__EXERCISE PASSAGE__.

* * * * *

Contrast in Twins and Dodgers' offseason moves highlights MLB's problem

Major League Baseball is broken. That's been the case for a long time, but the gap between the haves and the have-nots is only getting bigger. The most recent move highlighting that disparity came on Sunday morning when news broke that the Dodgers are signing All-Star reliever Tanner Scott, making him the latest major addition in what has been a ridiculous offseason for the best team in baseball.
Let's compare the offseason moves for the Twins and the defending World Series champs in LA.
Notable Dodgers offseason moves
* Signed LHP Blake Snell (5 years, $182 million)
* Re-signed OF Teoscar Hernández (3 years, $66 million)
* Signed LHP Tanner Scott (4 years, $72 million)
* Signed OF Michael Conforto (1 year, $17 million)
* Extended IF/OF Tommy Edman (5 years, $74 million)
* Re-signed RHP Blake Treinen (2 years, $22 million)
* Signed IF Hyeseong Kim
* Signed RHP Roki Sasaki
The defending champions have gotten substantially better in the last few months. They've added some big-name free agents and brought back a few of their own key pieces. They also landed two dynamic international players in Kim and Sasaki, who are on smaller contracts by design. This is a team that already had all kinds of stars on huge contracts: Shohei Ohtani, Mookie Betts, Freddie Freeman, Yoshinobu Yamamoto, Tyler Glasnow, Will Smith — the list goes on.
Notable Twins offseason moves
* None
Due to payroll restrictions imposed by Minnesota's outgoing ownership group, the Twins haven't signed a single major league free agent yet. Not one. They've signed a few players — guys like Mike Ford, Armando Alvarez, Huascar Ynoa, and Anthony Misiewicz — to minor league deals, made a couple very minor trades, and settled pre-arbitration deals with a bunch of their own players, but that's it. Because of the contracts they already have on the books and the payroll restrictions, they'll have to subtract via trade if they want to do any notable adding before Opening Day.
After signing Scott, the Dodgers' projected payroll is around $370 million, which is miles ahead of every other team in the league. There's a second tier (the Phillies, Yankees, and Mets) of big-market teams in roughly the $295-310 million range. Then it drops off to $245 million or so.
And then you've got teams like the Twins, whose payroll is somewhere in the $130-$140 million range. And Minnesota isn't even in the bottom ten in the league. The Marlins and White Sox have payrolls of less than $90 million, meaning the Dodgers are spending more than quadruple what those teams are spending on their rosters.

* * * * *

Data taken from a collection
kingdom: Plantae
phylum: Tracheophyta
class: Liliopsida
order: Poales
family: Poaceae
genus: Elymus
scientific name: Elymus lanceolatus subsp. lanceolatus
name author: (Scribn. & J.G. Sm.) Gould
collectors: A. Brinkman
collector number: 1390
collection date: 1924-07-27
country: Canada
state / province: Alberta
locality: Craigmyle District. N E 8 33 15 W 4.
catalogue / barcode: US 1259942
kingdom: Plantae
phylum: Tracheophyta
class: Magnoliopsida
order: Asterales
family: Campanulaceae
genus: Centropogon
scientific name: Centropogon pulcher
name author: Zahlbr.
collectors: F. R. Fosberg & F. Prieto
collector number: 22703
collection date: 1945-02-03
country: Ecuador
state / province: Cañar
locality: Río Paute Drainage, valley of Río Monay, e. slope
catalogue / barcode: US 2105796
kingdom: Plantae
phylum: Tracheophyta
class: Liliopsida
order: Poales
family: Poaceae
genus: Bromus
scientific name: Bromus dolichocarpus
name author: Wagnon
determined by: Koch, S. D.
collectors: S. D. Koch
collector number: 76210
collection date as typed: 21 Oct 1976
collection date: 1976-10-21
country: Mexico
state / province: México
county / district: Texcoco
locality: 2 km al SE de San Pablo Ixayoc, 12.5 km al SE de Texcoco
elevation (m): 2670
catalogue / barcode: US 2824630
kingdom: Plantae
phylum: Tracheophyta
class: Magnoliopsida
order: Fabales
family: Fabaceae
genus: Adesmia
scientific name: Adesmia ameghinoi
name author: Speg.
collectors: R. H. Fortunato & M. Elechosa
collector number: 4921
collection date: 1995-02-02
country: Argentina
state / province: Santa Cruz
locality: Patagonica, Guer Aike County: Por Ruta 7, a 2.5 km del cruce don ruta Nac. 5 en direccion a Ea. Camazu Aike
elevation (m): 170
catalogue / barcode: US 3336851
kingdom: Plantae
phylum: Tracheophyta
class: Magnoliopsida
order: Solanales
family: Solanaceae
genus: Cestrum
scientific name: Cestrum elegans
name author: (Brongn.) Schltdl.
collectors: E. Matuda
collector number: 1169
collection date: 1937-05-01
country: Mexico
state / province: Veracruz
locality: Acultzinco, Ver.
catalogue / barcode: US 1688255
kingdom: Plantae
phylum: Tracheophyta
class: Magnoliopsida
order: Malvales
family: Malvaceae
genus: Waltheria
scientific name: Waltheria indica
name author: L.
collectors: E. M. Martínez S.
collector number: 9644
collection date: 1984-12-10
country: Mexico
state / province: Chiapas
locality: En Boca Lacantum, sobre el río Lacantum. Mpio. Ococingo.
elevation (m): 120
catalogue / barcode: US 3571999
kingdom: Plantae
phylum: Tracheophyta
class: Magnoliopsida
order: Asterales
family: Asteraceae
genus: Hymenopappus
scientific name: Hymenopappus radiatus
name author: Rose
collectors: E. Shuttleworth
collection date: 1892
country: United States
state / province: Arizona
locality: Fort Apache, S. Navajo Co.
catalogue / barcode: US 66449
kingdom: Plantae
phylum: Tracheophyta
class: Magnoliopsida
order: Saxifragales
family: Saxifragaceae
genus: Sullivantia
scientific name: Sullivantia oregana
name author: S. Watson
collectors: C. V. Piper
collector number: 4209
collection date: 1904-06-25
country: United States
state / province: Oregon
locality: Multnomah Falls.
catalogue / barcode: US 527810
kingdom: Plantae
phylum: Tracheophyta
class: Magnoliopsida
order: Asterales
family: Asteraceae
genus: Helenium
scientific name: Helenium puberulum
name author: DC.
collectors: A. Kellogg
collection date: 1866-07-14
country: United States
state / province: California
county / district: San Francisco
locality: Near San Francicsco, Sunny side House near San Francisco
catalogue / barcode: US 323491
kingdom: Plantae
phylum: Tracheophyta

* * * * *

__WHAT IS NEEDED__. Summarize the article on the Twins' and Dodgers' offseason moves in two sentences.

__FINISHED TASK__. The Dodgers, the defending World Series champions, have added major players this offseason, such as Blake Snell, Tanner Scott, Teoscar Hernández, Roki Sasaki and Hyeseong Kim. The Twins, limited by payroll restrictions from their outgoing ownership group, have not signed a single major league free agent, and their payroll of roughly $130 to $140 million contrasts with the Dodgers' projected $370 million, which is far ahead of every other team and shows the widening gap between baseball's haves and have-nots.